04 outubro 2024

Diário da Bica

 I know my coffee, my mother’s coffee, and the coffee of my friends. I can tell them from afar and I know the differences among them. No coffee is like another, and my defense of coffee is a plea for difference itself. There’s no flavor we might label “the flavor of coffee” because coffee is not a concept, or even a single substance. And it’s not an absolute. Everyone’s coffee is special, so special that I can tell one’s taste and elegance of spirit by the flavor of the coffee. Coffee with the flavor of coriander means the woman’s kitchen is not organized. Coffee with the flavor of carob juice means the host is stingy. Coffee with the aroma of perfume means the lady is too concerned with appearances. Coffee that feels like moss in the mouth means its maker is an infantile leftist. Coffee that tastes stale from too much turning over in the hot water means its maker is an extreme rightist. And coffee with the overwhelming flavor of cardamom means the lady is newly rich.

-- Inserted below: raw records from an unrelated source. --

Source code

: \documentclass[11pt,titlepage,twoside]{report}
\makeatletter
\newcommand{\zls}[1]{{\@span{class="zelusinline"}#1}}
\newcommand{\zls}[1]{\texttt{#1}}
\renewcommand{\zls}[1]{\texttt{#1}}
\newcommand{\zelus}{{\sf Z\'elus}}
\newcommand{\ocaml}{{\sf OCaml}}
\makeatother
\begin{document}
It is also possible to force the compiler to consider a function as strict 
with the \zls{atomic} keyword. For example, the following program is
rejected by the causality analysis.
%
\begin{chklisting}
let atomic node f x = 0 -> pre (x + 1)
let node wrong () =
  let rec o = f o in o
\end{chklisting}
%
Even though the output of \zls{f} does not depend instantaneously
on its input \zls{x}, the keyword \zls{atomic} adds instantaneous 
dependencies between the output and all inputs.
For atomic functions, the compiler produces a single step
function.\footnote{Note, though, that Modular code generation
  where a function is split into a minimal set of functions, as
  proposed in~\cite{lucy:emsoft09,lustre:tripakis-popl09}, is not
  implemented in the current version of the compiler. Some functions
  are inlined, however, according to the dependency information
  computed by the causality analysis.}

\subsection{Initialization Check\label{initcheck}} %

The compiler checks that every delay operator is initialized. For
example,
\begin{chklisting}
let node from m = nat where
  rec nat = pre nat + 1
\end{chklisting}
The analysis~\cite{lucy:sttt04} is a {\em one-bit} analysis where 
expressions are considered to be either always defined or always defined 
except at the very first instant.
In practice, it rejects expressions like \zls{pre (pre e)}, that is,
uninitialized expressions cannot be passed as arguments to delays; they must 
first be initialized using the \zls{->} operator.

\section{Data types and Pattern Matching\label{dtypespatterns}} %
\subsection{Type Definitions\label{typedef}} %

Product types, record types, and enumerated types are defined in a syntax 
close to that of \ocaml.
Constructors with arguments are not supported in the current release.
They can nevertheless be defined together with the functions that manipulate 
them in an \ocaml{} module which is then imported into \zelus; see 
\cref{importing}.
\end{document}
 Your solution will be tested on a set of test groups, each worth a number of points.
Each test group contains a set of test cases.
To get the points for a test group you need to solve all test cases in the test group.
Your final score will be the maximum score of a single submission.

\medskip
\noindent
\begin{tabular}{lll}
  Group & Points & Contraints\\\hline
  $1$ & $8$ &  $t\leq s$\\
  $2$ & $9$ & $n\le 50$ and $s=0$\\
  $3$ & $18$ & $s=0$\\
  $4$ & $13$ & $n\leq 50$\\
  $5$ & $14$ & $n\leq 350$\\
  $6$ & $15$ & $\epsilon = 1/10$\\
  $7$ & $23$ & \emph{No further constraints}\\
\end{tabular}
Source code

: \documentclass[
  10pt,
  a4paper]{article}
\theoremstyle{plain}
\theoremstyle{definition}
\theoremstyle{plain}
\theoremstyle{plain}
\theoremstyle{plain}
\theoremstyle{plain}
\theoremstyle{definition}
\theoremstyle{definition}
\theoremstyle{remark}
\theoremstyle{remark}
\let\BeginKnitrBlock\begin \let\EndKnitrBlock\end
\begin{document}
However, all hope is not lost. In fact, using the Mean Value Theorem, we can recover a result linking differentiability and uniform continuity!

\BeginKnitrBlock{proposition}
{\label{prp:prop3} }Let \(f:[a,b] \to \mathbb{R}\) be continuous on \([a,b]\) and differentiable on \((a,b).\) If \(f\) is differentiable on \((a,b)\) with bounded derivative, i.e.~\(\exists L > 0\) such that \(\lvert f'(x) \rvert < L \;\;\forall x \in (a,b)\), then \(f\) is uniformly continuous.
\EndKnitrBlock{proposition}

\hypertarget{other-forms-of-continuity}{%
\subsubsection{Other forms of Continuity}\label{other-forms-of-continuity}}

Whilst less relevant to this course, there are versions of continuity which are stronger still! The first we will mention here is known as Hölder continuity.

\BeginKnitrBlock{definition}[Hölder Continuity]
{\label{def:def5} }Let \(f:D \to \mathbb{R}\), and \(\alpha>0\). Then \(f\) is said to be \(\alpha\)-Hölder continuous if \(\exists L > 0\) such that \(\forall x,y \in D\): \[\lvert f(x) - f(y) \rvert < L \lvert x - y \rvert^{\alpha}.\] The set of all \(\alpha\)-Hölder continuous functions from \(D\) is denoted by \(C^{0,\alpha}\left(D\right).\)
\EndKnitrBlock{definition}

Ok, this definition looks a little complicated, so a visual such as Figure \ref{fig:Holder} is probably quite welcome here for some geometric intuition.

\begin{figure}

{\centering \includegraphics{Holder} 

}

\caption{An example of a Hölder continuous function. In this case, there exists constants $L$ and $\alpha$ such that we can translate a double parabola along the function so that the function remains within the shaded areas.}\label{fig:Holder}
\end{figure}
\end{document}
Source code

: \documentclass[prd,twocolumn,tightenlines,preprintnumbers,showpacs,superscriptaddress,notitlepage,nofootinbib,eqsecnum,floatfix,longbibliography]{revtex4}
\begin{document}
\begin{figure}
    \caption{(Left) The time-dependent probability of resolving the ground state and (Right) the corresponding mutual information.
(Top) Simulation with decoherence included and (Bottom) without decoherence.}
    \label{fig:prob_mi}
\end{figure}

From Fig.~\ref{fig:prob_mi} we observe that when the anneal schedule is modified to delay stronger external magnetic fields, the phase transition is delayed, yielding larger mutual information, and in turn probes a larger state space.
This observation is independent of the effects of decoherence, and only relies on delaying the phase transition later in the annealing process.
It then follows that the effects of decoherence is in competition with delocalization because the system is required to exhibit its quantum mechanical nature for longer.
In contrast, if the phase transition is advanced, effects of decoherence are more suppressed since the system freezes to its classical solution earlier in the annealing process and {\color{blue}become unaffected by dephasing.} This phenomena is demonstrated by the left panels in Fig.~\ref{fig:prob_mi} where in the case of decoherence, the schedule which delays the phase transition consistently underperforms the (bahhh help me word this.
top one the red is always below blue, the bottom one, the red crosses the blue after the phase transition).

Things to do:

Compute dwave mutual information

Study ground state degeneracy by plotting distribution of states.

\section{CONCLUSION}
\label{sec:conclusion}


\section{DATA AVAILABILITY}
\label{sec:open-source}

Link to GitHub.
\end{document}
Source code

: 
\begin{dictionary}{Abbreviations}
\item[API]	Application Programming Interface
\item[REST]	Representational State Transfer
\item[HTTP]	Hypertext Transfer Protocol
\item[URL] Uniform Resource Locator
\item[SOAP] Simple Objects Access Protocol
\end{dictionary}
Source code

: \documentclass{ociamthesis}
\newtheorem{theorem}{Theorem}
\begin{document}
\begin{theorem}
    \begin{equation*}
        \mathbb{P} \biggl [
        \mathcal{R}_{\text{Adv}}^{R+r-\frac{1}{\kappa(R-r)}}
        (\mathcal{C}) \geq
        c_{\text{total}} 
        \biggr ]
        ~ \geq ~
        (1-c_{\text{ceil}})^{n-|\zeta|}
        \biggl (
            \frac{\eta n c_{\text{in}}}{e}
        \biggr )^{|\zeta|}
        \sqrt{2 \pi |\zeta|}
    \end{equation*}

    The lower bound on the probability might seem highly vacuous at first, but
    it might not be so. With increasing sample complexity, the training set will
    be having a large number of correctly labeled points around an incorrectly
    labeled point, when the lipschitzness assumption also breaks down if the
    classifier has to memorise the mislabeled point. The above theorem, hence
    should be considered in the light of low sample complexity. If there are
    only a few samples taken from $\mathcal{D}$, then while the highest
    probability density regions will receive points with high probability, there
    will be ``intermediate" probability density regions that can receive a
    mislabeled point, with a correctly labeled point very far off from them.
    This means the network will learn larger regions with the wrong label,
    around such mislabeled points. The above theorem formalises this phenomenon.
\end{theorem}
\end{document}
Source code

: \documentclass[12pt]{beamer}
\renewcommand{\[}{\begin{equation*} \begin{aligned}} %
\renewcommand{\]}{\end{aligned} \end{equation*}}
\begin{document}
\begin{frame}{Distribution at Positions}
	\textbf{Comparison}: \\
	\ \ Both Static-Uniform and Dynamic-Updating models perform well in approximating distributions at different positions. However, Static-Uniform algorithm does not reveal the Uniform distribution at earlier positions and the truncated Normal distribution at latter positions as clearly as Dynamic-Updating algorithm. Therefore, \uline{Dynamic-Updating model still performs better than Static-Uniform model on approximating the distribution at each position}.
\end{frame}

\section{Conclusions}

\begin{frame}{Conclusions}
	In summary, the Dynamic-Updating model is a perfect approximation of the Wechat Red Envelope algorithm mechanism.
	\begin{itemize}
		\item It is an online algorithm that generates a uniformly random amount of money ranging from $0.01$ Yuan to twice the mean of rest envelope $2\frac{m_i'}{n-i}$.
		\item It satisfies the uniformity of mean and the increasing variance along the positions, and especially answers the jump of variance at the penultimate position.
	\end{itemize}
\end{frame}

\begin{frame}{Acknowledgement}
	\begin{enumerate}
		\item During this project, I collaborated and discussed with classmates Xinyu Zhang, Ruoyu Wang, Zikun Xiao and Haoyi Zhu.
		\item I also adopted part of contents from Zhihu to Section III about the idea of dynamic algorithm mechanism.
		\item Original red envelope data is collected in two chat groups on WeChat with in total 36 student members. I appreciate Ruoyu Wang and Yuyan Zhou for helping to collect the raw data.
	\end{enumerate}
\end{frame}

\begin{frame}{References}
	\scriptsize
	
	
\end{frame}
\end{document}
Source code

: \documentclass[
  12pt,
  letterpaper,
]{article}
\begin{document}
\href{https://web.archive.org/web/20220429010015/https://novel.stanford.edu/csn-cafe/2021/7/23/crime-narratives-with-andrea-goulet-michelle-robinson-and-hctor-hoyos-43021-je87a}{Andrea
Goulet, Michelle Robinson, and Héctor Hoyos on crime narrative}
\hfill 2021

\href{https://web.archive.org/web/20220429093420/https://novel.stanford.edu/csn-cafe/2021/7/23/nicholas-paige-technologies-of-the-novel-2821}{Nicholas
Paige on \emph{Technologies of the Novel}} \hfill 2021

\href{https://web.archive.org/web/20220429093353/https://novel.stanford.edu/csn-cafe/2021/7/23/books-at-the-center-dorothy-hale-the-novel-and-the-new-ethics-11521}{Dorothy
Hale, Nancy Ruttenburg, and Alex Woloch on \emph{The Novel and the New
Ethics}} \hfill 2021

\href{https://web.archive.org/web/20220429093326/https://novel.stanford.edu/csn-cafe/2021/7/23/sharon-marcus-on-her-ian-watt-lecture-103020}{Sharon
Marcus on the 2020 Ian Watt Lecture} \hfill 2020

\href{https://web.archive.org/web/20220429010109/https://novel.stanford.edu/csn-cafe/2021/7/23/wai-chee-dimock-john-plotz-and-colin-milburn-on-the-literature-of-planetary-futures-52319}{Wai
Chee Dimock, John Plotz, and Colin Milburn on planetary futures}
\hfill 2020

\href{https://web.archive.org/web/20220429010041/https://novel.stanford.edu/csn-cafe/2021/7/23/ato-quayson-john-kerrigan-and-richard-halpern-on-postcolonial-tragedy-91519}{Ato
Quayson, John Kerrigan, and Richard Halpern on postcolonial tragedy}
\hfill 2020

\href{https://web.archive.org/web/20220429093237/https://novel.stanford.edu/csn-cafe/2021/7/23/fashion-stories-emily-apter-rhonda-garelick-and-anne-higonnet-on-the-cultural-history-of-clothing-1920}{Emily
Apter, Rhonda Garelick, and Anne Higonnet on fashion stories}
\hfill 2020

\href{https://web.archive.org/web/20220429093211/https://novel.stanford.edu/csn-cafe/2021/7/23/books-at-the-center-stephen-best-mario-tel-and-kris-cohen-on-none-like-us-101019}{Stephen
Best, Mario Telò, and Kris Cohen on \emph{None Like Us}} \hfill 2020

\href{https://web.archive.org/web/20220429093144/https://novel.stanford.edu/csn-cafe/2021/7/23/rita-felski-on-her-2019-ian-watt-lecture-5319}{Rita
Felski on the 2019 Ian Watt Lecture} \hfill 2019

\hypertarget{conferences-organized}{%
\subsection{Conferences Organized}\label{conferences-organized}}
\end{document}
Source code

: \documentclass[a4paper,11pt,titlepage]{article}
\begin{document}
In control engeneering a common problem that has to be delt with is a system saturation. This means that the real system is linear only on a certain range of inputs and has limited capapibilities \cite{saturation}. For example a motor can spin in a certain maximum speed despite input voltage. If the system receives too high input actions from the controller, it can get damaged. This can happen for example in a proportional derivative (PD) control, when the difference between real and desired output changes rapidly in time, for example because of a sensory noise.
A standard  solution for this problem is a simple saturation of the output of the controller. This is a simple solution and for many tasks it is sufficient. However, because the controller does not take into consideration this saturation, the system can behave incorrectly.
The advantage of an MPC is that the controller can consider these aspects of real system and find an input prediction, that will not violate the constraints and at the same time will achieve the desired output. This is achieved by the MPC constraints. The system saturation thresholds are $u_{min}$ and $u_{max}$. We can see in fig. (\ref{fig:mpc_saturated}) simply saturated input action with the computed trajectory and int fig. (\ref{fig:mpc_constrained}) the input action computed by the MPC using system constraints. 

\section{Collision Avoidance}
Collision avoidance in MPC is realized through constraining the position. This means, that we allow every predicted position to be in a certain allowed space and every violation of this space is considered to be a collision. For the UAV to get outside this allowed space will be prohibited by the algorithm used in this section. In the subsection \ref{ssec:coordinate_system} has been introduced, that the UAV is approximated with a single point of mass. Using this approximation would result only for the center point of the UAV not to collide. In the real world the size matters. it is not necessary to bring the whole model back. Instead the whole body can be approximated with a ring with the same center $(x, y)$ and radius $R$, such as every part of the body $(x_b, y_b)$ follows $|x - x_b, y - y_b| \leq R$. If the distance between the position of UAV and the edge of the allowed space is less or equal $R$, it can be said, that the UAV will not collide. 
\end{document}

No coffee is like another. Every house has its coffee, and every hand too, because no soul is like another. I can tell coffee from far away: it moves in a straight line at first, then zigzags, winds, bends, sighs, and turns on flat, rocky surfaces and slopes; it wraps itself around an oak, then loosens and drops into a wadi, looks back, and melts with longing to go up the mountain. It does go up the mountain as it disperses in the gossamer of a shepherd’s pipe taking it back to its first home.

The aroma of coffee is a return to and a bringing back of first things because it is the offspring of the primordial. It’s a journey, begun thousands of years ago, that still goes on. Coffee is a place. Coffee is pores that let the inside seep through to the outside. A separation that unites what can’t be united except through its aroma. Coffee is not for weaning. On the contrary, coffee is a breast that nourishes men deeply. A morning born of a bitter taste. The milk of manhood. Coffee is geography.